Герман опять оживился.
— Терпение, матушка Ханна. Вы не вполне справедливы к Иоганнесу. В Писании сказано: почитай отца твоего и мать твою, оно конечно, но это-то разве способ почитать мать? В Генераловой постели?
— Больно мудрёно. Вот когда я была молодая, генерал в милости своей обратил на меня взор и изволил мною владеть. Мне что же, надо было привередничать, недовольство показывать? Как бы не так! Я приняла мой крест и изо всех сил старалась быть пригожей да ласковой. Привередничать! Покорнейше благодарю! Может, он нам не начальник?
— Но ведь это не одно и то же! Вы — женщина, а Длинный Ганс — мужчина, и какой — второго такого днем с огнем не сыщешь. Неужто вы не видите разницы, матушка Ханна?
— Нет, не вижу. Ежели генерал его требует?
— Ну, представьте себе, коли я начну строить куры Иоганнесу!
— Только попробуйте! Тьфу! Ишь, мерзость какую удумал!
— Вот видите!
— С генералом, однако, совсем другое дело.
— Это почему?
— Я не хочу, — пророкотало под потолком.
— Вконец спятил, ей-Богу. Недели не пройдет, как в колодках окажемся.
— О нет. Вы, пастор, небось сплетничать не станете?
— Молчу как рыба.
— Вот-вот, очень на вас похоже. Настоящий священник не станет подзуживать мальчишку против законного начальника. А ты, Ганс, молчи и подчиняйся. Опасно этак-то языком молоть.
— Господи сил, эк куда хватили! Согласен, генерал обладает большинством атрибутов Божиих, он всемилостив, всемогущ и всеведущ, но ведь не вездесущ? Кто может нас услышать?
— Никогда неведомо. Вдруг кто стоит в сенях да подслушивает, аккурат сейчас.
Герман запрокинул голову, чтобы снисходительно посмеяться над преувеличенными тревогами матушки Ханны. Но смех застрял у него в горле. Длинный Ганс вздрогнул и стукнулся головой в потолок. Матушка Ханна побелела, как ее вдовий платок, и с мольбой воздела руки.
В дверь постучали. Коротко и решительно.
— Господи Иисусе!
Все трое испуганно переглянулись. В наступившей тишине слышно было, как обветшалый домишко, вздыхая, оседает от старости. Матушка Ханна ломала руки. Глаза ее горели одержимостью. Коварный стук повторился.
— Господи Иисусе! Это они. От генерала.
— Тсс, — шикнул Длинный Ганс. — Прикинемся, будто нас нету дома.
Ханна жестом отчаяния воздела руки и нетвердым шагом двинулась вперед, будто желая принять в свои объятия возлюбленного.
— Нет-нет. Господи Иисусе. Все без толку. Они за нами пришли. Непременно в колодки засадят. Выпорют. Господи Иисусе. Розгами по голому телу, на старости лет. Видишь, что ты натворил!
— Тише!
— Без толку это! — истошно завопила Ханна. — Порка! Розгами по голому телу! Доволен теперь? Довел мать до беды?!
Новый стук — точно короткая барабанная дробь.
— Не отворяй!
— Ты спятил?! Чтоб я да не отворила законному начальнику? Да-да! Входите! Входите и расправьтесь со мной — чем раньше, тем лучше! — Ханна бросилась к двери, распахнула ее, а сама дрожащей кучкой тряпья рухнула на пороге и покорно запричитала: — Пощады! Пощады, ваша милость, пожалейте глупую старуху! Накажите нас, побейте, выпорите розгами и скорпионьими жалами, только не губите! Ради Бога!

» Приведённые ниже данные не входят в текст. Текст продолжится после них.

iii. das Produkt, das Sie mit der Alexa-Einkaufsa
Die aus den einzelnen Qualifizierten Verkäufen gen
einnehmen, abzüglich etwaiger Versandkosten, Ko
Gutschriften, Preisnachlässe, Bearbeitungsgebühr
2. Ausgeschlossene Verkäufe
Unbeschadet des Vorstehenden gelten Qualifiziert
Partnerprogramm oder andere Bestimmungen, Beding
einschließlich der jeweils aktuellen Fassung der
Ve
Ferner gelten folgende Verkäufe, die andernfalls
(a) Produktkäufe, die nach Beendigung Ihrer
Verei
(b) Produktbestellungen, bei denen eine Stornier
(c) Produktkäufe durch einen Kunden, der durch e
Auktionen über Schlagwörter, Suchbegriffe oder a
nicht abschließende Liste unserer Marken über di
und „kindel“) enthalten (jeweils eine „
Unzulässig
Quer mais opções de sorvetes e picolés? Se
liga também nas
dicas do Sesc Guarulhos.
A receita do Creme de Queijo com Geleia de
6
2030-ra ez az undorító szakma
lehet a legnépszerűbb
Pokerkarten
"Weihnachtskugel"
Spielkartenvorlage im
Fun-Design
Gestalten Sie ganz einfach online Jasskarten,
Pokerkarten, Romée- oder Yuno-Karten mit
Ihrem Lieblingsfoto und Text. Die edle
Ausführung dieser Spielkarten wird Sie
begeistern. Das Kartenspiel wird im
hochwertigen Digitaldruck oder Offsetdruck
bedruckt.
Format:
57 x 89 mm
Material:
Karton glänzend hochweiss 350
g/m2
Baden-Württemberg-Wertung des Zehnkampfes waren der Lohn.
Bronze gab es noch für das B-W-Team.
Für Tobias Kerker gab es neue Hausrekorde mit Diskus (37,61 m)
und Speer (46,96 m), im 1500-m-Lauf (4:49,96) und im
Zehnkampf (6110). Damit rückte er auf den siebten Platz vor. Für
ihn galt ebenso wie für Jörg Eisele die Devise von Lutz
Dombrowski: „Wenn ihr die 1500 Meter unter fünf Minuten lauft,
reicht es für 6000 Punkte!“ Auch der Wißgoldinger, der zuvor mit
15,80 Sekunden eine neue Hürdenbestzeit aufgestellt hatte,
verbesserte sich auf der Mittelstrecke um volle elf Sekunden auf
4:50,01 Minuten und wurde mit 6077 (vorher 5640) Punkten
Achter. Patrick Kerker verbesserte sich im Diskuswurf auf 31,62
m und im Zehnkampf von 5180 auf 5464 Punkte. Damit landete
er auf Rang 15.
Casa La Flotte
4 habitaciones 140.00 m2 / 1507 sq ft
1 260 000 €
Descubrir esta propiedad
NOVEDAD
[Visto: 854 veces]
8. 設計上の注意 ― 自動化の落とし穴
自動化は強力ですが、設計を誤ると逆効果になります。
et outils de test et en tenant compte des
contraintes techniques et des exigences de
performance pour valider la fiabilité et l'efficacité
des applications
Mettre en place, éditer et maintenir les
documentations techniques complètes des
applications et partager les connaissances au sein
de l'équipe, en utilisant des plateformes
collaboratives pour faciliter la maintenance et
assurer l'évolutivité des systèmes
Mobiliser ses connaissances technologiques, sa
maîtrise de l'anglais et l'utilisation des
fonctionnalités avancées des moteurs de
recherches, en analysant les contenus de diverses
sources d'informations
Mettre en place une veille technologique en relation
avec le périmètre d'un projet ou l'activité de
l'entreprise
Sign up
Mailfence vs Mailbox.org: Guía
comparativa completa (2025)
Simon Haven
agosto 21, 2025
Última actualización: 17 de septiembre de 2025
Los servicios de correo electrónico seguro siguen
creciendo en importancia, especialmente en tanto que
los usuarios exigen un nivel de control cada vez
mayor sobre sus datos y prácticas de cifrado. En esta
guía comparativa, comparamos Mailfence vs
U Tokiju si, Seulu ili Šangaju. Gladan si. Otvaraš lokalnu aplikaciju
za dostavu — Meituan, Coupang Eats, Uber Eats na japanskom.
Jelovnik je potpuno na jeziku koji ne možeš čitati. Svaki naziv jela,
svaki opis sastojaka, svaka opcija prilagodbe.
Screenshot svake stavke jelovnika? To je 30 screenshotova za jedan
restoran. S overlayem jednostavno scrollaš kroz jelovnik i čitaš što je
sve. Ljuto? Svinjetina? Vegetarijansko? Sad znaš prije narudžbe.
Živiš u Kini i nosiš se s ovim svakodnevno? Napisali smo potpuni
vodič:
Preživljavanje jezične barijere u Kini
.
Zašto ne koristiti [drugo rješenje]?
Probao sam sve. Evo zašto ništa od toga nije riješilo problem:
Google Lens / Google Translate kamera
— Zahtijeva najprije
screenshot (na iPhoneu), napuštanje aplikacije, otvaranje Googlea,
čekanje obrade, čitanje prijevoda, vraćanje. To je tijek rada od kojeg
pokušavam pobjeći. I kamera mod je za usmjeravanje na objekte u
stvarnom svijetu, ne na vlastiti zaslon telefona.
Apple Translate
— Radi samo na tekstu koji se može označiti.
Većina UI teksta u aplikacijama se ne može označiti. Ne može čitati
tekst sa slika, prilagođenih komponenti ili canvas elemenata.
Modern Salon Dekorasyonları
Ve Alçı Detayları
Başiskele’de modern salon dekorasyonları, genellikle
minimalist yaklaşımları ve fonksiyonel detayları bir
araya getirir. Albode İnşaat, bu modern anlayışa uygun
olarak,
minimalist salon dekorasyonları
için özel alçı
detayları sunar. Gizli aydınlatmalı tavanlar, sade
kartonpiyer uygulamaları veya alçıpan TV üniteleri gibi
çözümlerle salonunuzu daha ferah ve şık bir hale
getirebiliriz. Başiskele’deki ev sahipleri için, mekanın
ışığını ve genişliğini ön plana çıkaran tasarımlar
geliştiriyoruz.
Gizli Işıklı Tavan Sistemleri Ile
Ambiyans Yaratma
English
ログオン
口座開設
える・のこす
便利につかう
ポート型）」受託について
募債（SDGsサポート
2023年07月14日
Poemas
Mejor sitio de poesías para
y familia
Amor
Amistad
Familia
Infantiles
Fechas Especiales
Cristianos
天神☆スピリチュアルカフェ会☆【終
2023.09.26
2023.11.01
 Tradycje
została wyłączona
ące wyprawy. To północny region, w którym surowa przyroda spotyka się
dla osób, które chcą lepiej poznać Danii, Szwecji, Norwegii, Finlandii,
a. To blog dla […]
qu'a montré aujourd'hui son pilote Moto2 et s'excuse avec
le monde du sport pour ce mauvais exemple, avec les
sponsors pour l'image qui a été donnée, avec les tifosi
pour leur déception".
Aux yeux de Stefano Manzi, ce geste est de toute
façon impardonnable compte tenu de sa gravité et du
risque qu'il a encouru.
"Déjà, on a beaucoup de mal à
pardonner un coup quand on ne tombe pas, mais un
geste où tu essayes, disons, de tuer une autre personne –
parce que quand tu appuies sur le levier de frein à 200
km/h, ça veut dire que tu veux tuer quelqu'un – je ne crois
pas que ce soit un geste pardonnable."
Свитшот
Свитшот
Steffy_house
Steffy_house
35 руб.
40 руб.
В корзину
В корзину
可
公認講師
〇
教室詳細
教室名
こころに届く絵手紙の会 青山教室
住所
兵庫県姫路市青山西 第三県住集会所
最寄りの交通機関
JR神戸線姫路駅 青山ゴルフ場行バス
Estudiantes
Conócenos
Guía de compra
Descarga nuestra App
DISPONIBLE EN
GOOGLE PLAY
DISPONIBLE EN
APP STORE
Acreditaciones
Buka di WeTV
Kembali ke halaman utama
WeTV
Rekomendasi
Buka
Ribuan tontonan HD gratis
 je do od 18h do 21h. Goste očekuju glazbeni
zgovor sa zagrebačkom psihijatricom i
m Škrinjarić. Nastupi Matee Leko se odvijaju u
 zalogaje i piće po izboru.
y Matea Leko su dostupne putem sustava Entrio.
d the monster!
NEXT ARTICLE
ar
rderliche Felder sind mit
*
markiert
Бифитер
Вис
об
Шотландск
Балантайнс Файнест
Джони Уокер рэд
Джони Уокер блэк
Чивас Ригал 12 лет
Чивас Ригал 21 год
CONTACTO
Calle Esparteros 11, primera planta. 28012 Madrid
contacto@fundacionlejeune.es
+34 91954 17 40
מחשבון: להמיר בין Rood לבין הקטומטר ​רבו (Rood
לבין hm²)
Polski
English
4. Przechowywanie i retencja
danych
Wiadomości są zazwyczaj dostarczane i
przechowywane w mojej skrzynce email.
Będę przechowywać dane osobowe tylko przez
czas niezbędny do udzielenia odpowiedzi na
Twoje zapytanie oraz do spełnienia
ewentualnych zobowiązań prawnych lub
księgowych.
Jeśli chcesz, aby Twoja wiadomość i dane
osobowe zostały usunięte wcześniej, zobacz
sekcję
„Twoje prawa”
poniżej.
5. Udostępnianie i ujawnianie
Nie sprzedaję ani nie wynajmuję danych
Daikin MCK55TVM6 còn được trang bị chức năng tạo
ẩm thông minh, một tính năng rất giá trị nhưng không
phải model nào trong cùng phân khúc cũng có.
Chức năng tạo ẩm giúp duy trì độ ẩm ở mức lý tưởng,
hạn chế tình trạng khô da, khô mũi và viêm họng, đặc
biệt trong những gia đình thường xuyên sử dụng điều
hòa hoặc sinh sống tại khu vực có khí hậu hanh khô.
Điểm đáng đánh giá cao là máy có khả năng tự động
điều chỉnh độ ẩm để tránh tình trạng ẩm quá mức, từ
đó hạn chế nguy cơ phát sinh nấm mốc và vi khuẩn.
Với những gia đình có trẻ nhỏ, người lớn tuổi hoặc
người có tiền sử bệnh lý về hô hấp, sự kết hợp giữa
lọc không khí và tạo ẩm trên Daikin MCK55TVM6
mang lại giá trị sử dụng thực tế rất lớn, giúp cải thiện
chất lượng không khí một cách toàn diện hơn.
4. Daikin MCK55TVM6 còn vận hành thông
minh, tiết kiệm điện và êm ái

Побирушка в дверях по-сорочьи склонила голову набок. Маленькие любопытные глаза-перчинки бойко зыркали из-под платка. Бабенка словно бы едва сдерживала смех. Ханна корчилась на пороге, целовала побирушке башмаки, мусолила подол юбки.
— Пощады! Пощады! Милостивец наш… Бей, пори, карай, бичуй, жги… Только жизнь не отбирай… Господи Иисусе…
Ханна вращала глазами, точно стельная корова. Сухонькое старушечье тело дергалось в ужасных конвульсиях. В углах рта сбитыми сливками белела пена.
— Мамаша! Встань сейчас же! Ведь это всего-навсего побирушка. Зачем унижаться-то без надобности?
— О-о-о! Бичуй, карай, бей…
— Пастор, сделайте милость, приведите в чувство мою старуху мать, я-то не могу — ежели встану, дом развалится.
— Господи, да что с нею такое?
— Вы не рассуждайте, а тряхните ее как следует. Мама! Неужто не видишь — побирушка это!
Побирушка опять склонила голову набок, глядя на матушку Ханну, как петух на извивающегося дождевого червяка. Потом она тронула эту кучку тряпья мыском башмака — Ханна, икая, перевела дух и задергалась с новыми силами. Бойкие побирушкины глазки с любопытством заморгали.